Speaking with Victoria News, spending coach Paige Pritchard revealed she once blew her $60,000 salary on clothing, beauty, and hair products that were marketed to her by influencers on social media, spending $500 per store visit. "When it came time to move out, I realized that I had no money," Pritchard told the publication. "I could barely afford to move out of my parent's house at the end of that year."

This has resulted in a backlash. After Toronto Life published an article about a family purchasing a house in what seemed like a low-income neighborhood, Vice reported on the conversation regarding gentrification, the rising cost of living versus quality of life, and inherited wealth affecting communities. The outlet even pointed out that when the family ran into problems, a god-father bailed them out. Many of us might have dreams of home ownership, but with 50% of millennials priced out, as per Global News, we should be skeptical when influencers insist we should all be able to buy a home.


Many influencers offer money-saving hacks

Luckily, more influencers are offering tips and tricks to save money without skipping the small treats that make you feel like perhaps you're in a higher tax bracket and more bougie than broke. A budgeting app known as Financielle posted a viral savings hack on TikTok that included having a Starbucks fund, forming a budget that doesn't restrict what you love, having an emergency fund, and curbing impulse buys by becoming a more mindful shopper. Another TikTok user who goes by Baddies and Budgets swears by the viral envelope challenge, where she stuffs her excess change and spare dollar bills into an envelope every day and hides it away. According to her, she saved over $5,000 in just 100 days.

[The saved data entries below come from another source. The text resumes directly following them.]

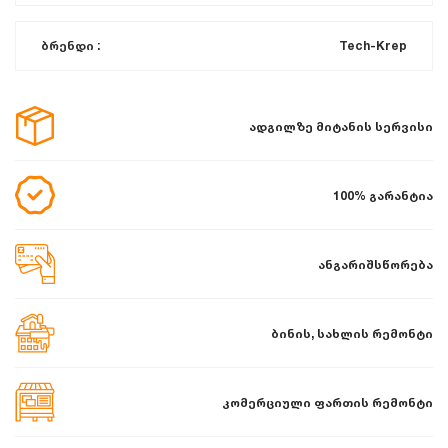
ბრენდი :
Tech-Krep
ადგილზე მიტანის სერვისი
100% გარანტია
ანგარიშსწორება
ბინის, სახლის რემონტი
კომერციული ფართის რემონტი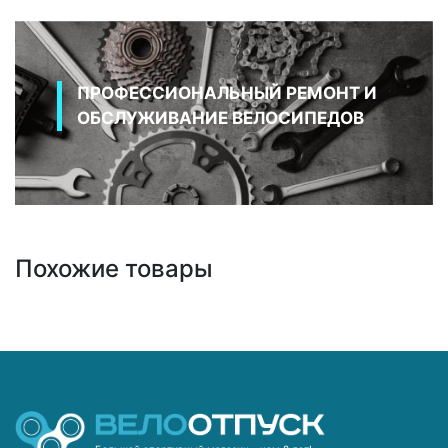
ПРОФЕССИОНАЛЬНЫЙ РЕМОНТ И
ОБСЛУЖИВАНИЕ ВЕЛОСИПЕДОВ
Похожие товары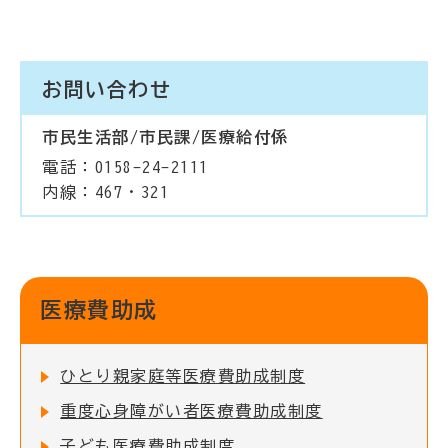
お問い合わせ
市民生活部/市民課/医療給付係
電話：0158-24-2111
内線：467・321
医療費助成
ひとり親家庭等医療費助成制度
重度心身障がい者医療費助成制度
子ども医療費助成制度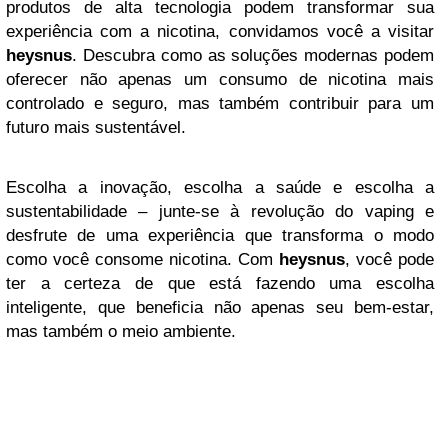
produtos de alta tecnologia podem transformar sua
experiência com a nicotina, convidamos você a visitar
heysnus
. Descubra como as soluções modernas podem
oferecer não apenas um consumo de nicotina mais
controlado e seguro, mas também contribuir para um
futuro mais sustentável.
Escolha a inovação, escolha a saúde e escolha a
sustentabilidade – junte-se à revolução do vaping e
desfrute de uma experiência que transforma o modo
como você consome nicotina. Com
heysnus
, você pode
ter a certeza de que está fazendo uma escolha
inteligente, que beneficia não apenas seu bem-estar,
mas também o meio ambiente.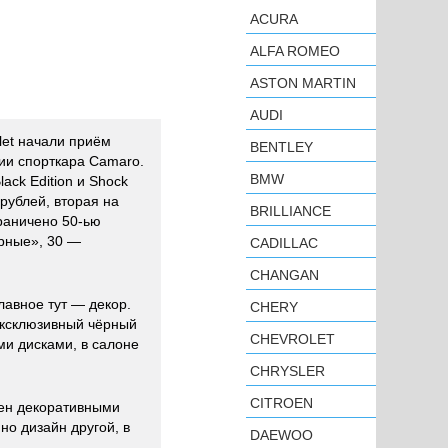
ACURA
ALFA ROMEO
ASTON MARTIN
AUDI
let начали приём
BENTLEY
ии спорткара Camaro.
BMW
ack Edition и Shock
 рублей, вторая на
BRILLIANCE
раничено 50-ью
ёрные», 30 —
CADILLAC
CHANGAN
лавное тут — декор.
CHERY
 эксклюзивный чёрный
CHEVROLET
ми дисками, в салоне
CHRYSLER
CITROEN
нен декоративными
но дизайн другой, в
DAEWOO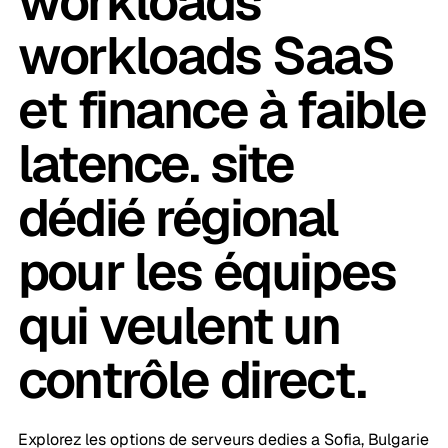
workloads
workloads SaaS
et finance à faible
latence. site
dédié régional
pour les équipes
qui veulent un
contrôle direct.
Explorez les options de serveurs dedies a Sofia, Bulgarie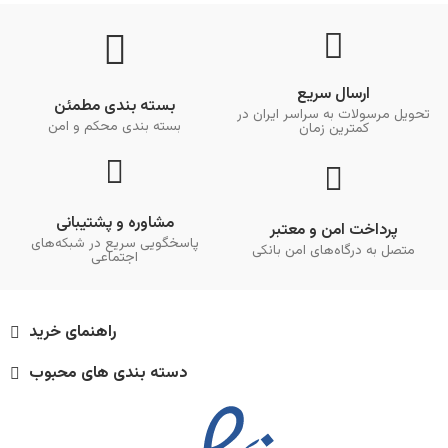
ارسال سریع
بسته بندی مطمئن
تحویل مرسولات به سراسر ایران در
بسته بندی محکم و امن
کمترین زمان
مشاوره و پشتیبانی
پرداخت امن و معتبر
پاسخگویی سریع در شبکه‌های
متصل به درگاه‌های امن بانکی
اجتماعی
راهنمای خرید
دسته بندی های محبوب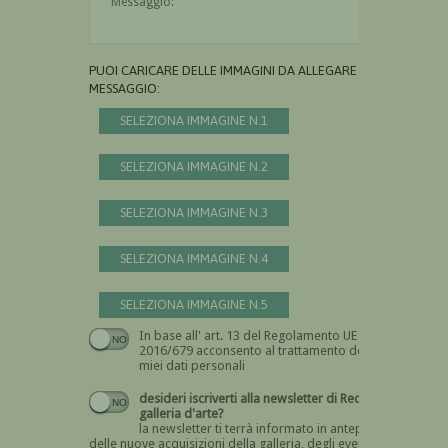
PUOI CARICARE DELLE IMMAGINI DA ALLEGARE AL
MESSAGGIO:
SELEZIONA IMMAGINE N.1
SELEZIONA IMMAGINE N.2
SELEZIONA IMMAGINE N.3
SELEZIONA IMMAGINE N.4
SELEZIONA IMMAGINE N.5
In base all' art. 13 del Regolamento UE n.
Devi dare il consenso
2016/679 acconsento al trattamento dei
miei dati personali
desideri iscriverti alla newsletter di Recta
galleria d'arte?
la newsletter ti terrà informato in anteprima
delle nuove acquisizioni della galleria, degli eventi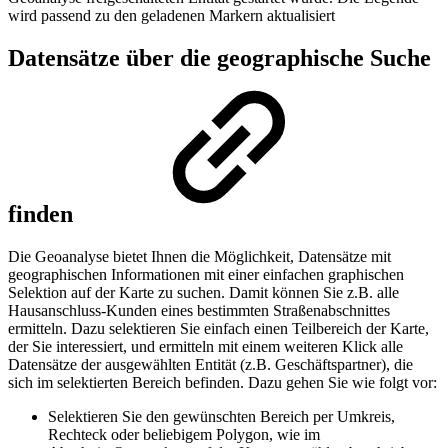
wird passend zu den geladenen Markern aktualisiert
Datensätze über die geographische Suche
finden
Die Geoanalyse bietet Ihnen die Möglichkeit, Datensätze mit
geographischen Informationen mit einer einfachen graphischen
Selektion auf der Karte zu suchen. Damit können Sie z.B. alle
Hausanschluss-Kunden eines bestimmten Straßenabschnittes
ermitteln. Dazu selektieren Sie einfach einen Teilbereich der Karte,
der Sie interessiert, und ermitteln mit einem weiteren Klick alle
Datensätze der ausgewählten Entität (z.B. Geschäftspartner), die
sich im selektierten Bereich befinden. Dazu gehen Sie wie folgt vor:
Selektieren Sie den gewünschten Bereich per Umkreis,
Rechteck oder beliebigem Polygon, wie im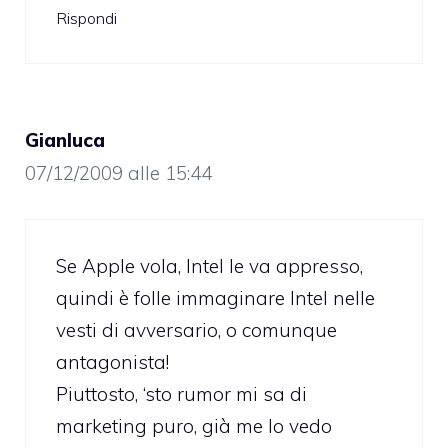
Rispondi
Gianluca
07/12/2009 alle 15:44
Se Apple vola, Intel le va appresso,
quindi è folle immaginare Intel nelle
vesti di avversario, o comunque
antagonista!
Piuttosto, ‘sto rumor mi sa di
marketing puro, già me lo vedo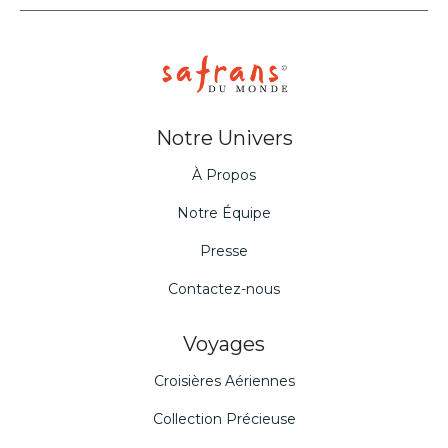
Notre Univers
À Propos
Notre Équipe
Presse
Contactez-nous
Voyages
Croisières Aériennes
Collection Précieuse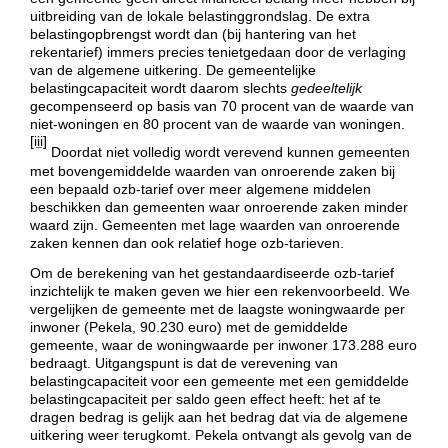
uitbreiding van de lokale belastinggrondslag. De extra
belastingopbrengst wordt dan (bij hantering van het
rekentarief) immers precies tenietgedaan door de verlaging
van de algemene uitkering. De gemeentelijke
belastingcapaciteit wordt daarom slechts
gedeeltelijk
gecompenseerd op basis van 70 procent van de waarde van
niet-woningen en 80 procent van de waarde van woningen.
[iii]
Doordat niet volledig wordt verevend kunnen gemeenten
met bovengemiddelde waarden van onroerende zaken bij
een bepaald ozb-tarief over meer algemene middelen
beschikken dan gemeenten waar onroerende zaken minder
waard zijn. Gemeenten met lage waarden van onroerende
zaken kennen dan ook relatief hoge ozb-tarieven.
Om de berekening van het gestandaardiseerde ozb-tarief
inzichtelijk te maken geven we hier een rekenvoorbeeld. We
vergelijken de gemeente met de laagste woningwaarde per
inwoner (Pekela, 90.230 euro) met de gemiddelde
gemeente, waar de woningwaarde per inwoner 173.288 euro
bedraagt. Uitgangspunt is dat de verevening van
belastingcapaciteit voor een gemeente met een gemiddelde
belastingcapaciteit per saldo geen effect heeft: het af te
dragen bedrag is gelijk aan het bedrag dat via de algemene
uitkering weer terugkomt. Pekela ontvangt als gevolg van de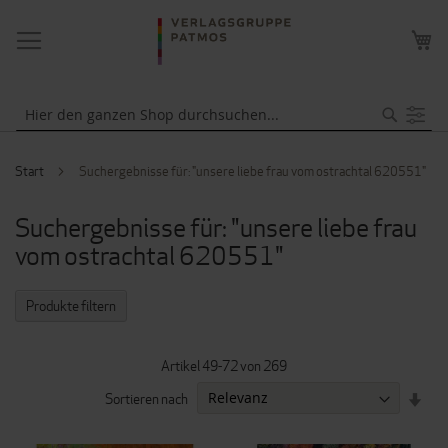
NAVIGATION
ME
UMSCHALTEN
WA
Suche
Start
Suchergebnisse für: "unsere liebe frau vom ostrachtal 620551"
Suchergebnisse für: "unsere liebe frau
vom ostrachtal 620551"
Produkte filtern
Artikel
49
-
72
von
269
IN
Sortieren nach
AUF
REI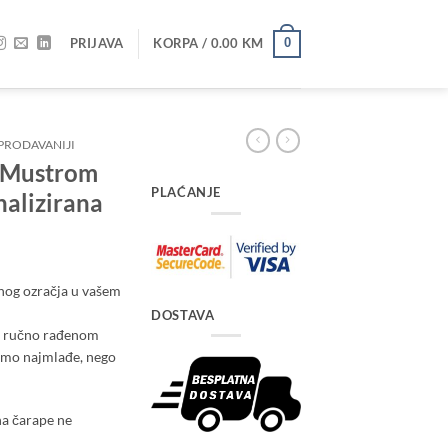
PRIJAVA
KORPA /
0.00
KM
0
PRODAVANIJI
 Mustrom
PLAĆANJE
nalizirana
čnog ozračja u vašem
DOSTAVA
m ručno rađenom
amo najmlađe, nego
na čarape ne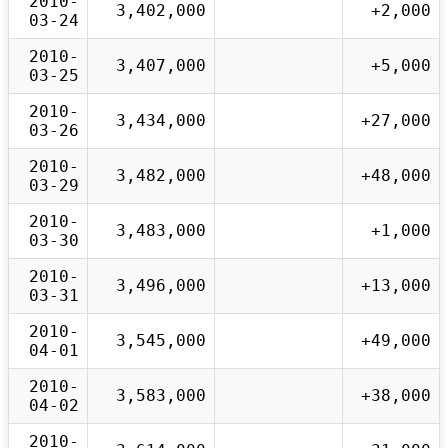
2010-
3,402,000
+2,000
03-24
2010-
3,407,000
+5,000
03-25
2010-
3,434,000
+27,000
03-26
2010-
3,482,000
+48,000
03-29
2010-
3,483,000
+1,000
03-30
2010-
3,496,000
+13,000
03-31
2010-
3,545,000
+49,000
04-01
2010-
3,583,000
+38,000
04-02
2010-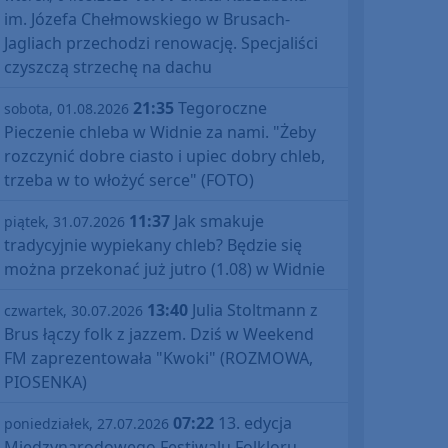
im. Józefa Chełmowskiego w Brusach-
Jagliach przechodzi renowację. Specjaliści
czyszczą strzechę na dachu
21:35
Tegoroczne
sobota, 01.08.2026
Pieczenie chleba w Widnie za nami. "Żeby
rozczynić dobre ciasto i upiec dobry chleb,
trzeba w to włożyć serce" (FOTO)
11:37
Jak smakuje
piątek, 31.07.2026
tradycyjnie wypiekany chleb? Będzie się
można przekonać już jutro (1.08) w Widnie
13:40
Julia Stoltmann z
czwartek, 30.07.2026
Brus łączy folk z jazzem. Dziś w Weekend
FM zaprezentowała "Kwoki" (ROZMOWA,
PIOSENKA)
07:22
13. edycja
poniedziałek, 27.07.2026
Międzynarodowego Festiwalu Folkloru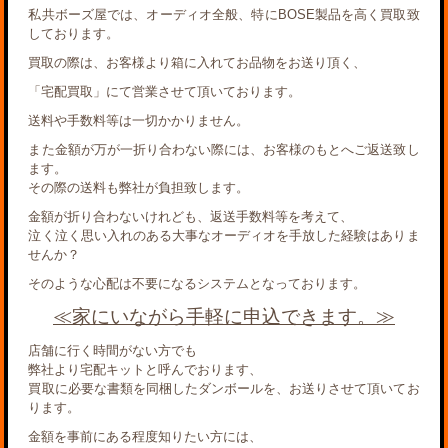
私共ボーズ屋では、オーディオ全般、特にBOSE製品を高く買取致
しております。
買取の際は、お客様より箱に入れてお品物をお送り頂く、
「宅配買取」にて営業させて頂いております。
送料や手数料等は一切かかりません。
また金額が万が一折り合わない際には、お客様のもとへご返送致し
ます。
その際の送料も弊社が負担致します。
金額が折り合わないけれども、返送手数料等を考えて、
泣く泣く思い入れのある大事なオーディオを手放した経験はありま
せんか？
そのような心配は不要になるシステムとなっております。
≪家にいながら手軽に申込できます。≫
店舗に行く時間がない方でも
弊社より宅配キットと呼んでおります、
買取に必要な書類を同梱したダンボールを、お送りさせて頂いてお
ります。
金額を事前にある程度知りたい方には、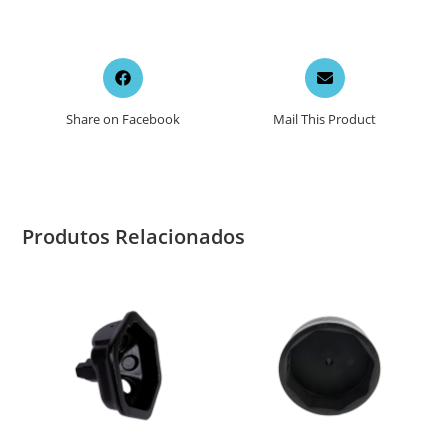
Opens
Opens
in
in
a
a
Share on Facebook
Mail This Product
new
new
window
window
Produtos Relacionados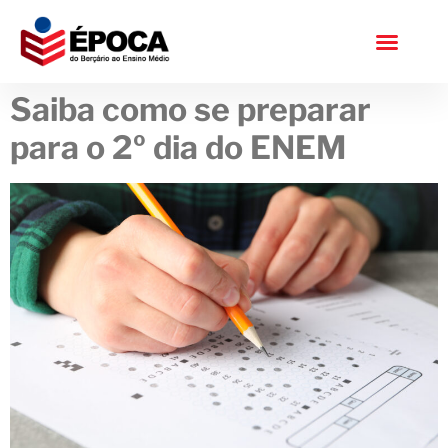
Saiba como se preparar
para o 2º dia do ENEM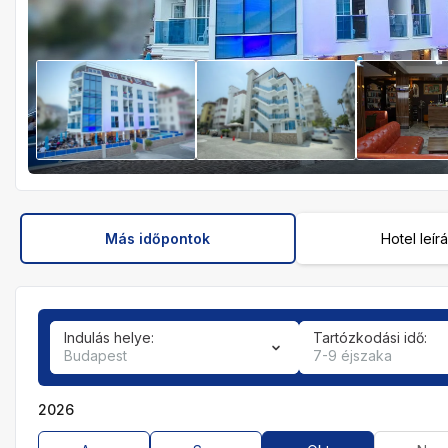
Más időpontok
Hotel leír
Indulás helye:
Tartózkodási idő:
Budapest
7-9 éjszaka
2026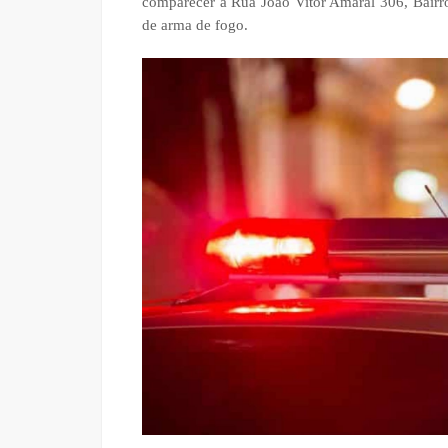
comparecer à Rua João Vitor Amaral 306, Bairro
de arma de fogo.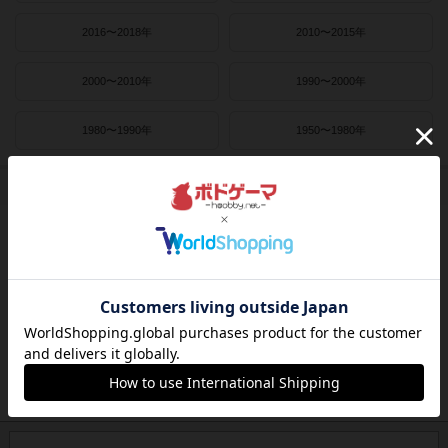
2016〜2018年
2010〜2015年
2000〜2010年
1990〜2000年
1980〜1990年
1950〜1980年
作者
ライナー・クニツィア
クラウス・トイバー
ヴォルフガング・クラマー
ウヴェ・ローゼンベルク
フリードマン・フリーゼ
カナイセイジ
クレメンス・フランツ
クリス・キリアムス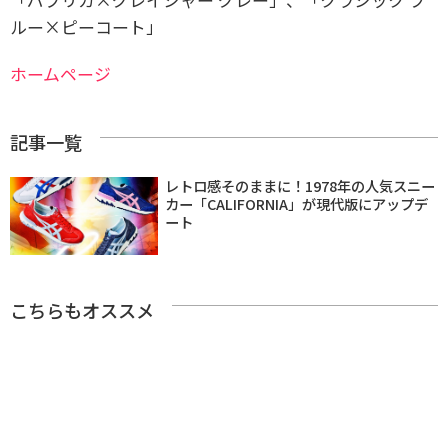
ルー×ピーコート」
ホームページ
記事一覧
レトロ感そのままに！1978年の人気スニー
カー「CALIFORNIA」が現代版にアップデ
ート
こちらもオススメ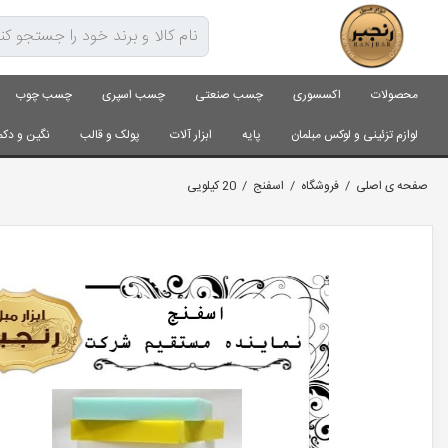
محصولات
اکسسوری
چسب صنعتی
چسب اسپری
چسب چوب
لوازم تزئینی و لوکس مبلمان
پایه
ابزار آلات
پولک و قالب
نگین و دکم
صفحه ی اصلی
/
فروشگاه
/
اسفنج
/
20 کیلویی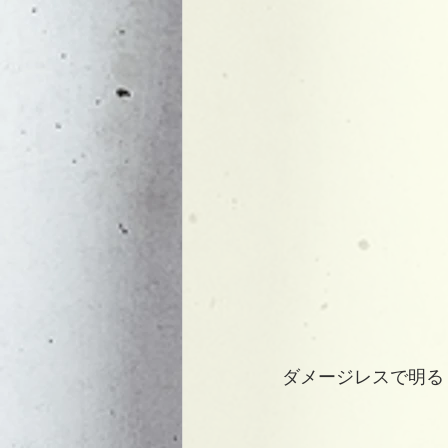
ダメージレスで明る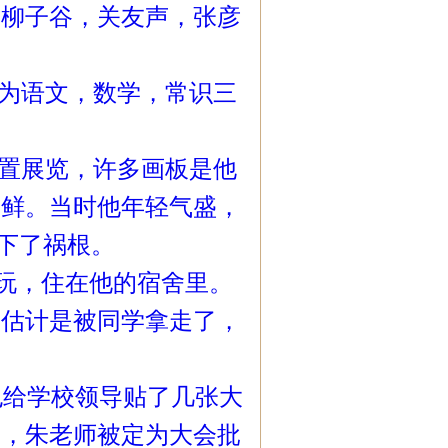
，柳子谷，关友声，张彦
为语文，数学，常识三
置展览，许多画板是他
新鲜。当时他年轻气盛，
下了祸根。
玩，住在他的宿舍里。
。估计是被同学拿走了，
给学校领导贴了几张大
久，朱老师被定为大会批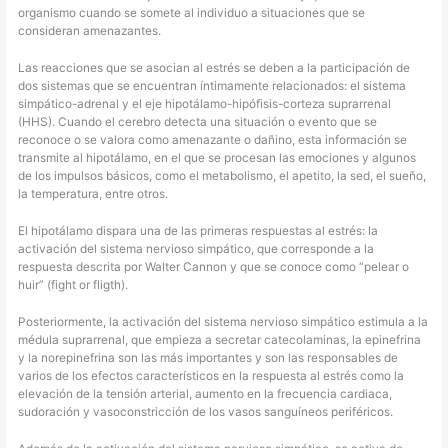
organismo cuando se somete al individuo a situaciones que se
consideran amenazantes.
Las reacciones que se asocian al estrés se deben a la participación de
dos sistemas que se encuentran íntimamente relacionados: el sistema
simpático-adrenal y el eje hipotálamo-hipófisis-corteza suprarrenal
(HHS). Cuando el cerebro detecta una situación o evento que se
reconoce o se valora como amenazante o dañino, esta información se
transmite al hipotálamo, en el que se procesan las emociones y algunos
de los impulsos básicos, como el metabolismo, el apetito, la sed, el sueño,
la temperatura, entre otros.
El hipotálamo dispara una de las primeras respuestas al estrés: la
activación del sistema nervioso simpático, que corresponde a la
respuesta descrita por Walter Cannon y que se conoce como “pelear o
huir” (fight or fligth).
Posteriormente, la activación del sistema nervioso simpático estimula a la
médula suprarrenal, que empieza a secretar catecolaminas, la epinefrina
y la norepinefrina son las más importantes y son las responsables de
varios de los efectos característicos en la respuesta al estrés como la
elevación de la tensión arterial, aumento en la frecuencia cardiaca,
sudoración y vasoconstricción de los vasos sanguíneos periféricos.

Money expert Tori Dunlap is also on Instagram and TikTok with the main goal of advising young women on how to leverage whatever finances they have to become millionaires. Many of her videos instruct her followers on setting aside an emergency fund that should sit in a high-yield (or high-interest) savings account, paying off student and credit card debt, investing, and most of all, not depriving themselves of their daily Starbucks, as per her Instagram.

Bougie broke can negatively affect your mental health

'Bougie broke' is a fun moniker, but putting up the appearance that you're filthy rich when you're not, or being influenced by those who purport to be filthy rich, can negatively affect your mental health, breeding toxic envy. When you see the lives of those more fortunate than you but are in the same virtual community as them, you end up comparing yourself to them, and experts say that is the death of happiness. "I think what social media has done is make everyone accessible for comparison. In the past, people might have just envied their neighbors, but now we can compare ourselves with everyone across the world," clinical psychologist Rachel Andrew told The Guardian.


Psychology professor Ethan Kross conducted a study on the effect of Facebook scrolling on passive users and found that "The more you're on there scrolling away, the more that elicits feelings of envy, which in turn predicts drops in how good you feel," as per The Guardian.

So what can we do to stop keeping up appearances, drop the bougie broke tactic, and enjoy social media again? We recommend a mass unfollow: unfollow anyone you don't know in person. Unfollow those lifestyle influencers, those viral beauty trends, and those celebrity accounts. In other words, only follow people you know in real life. Use social media to keep up with your IRL social circle.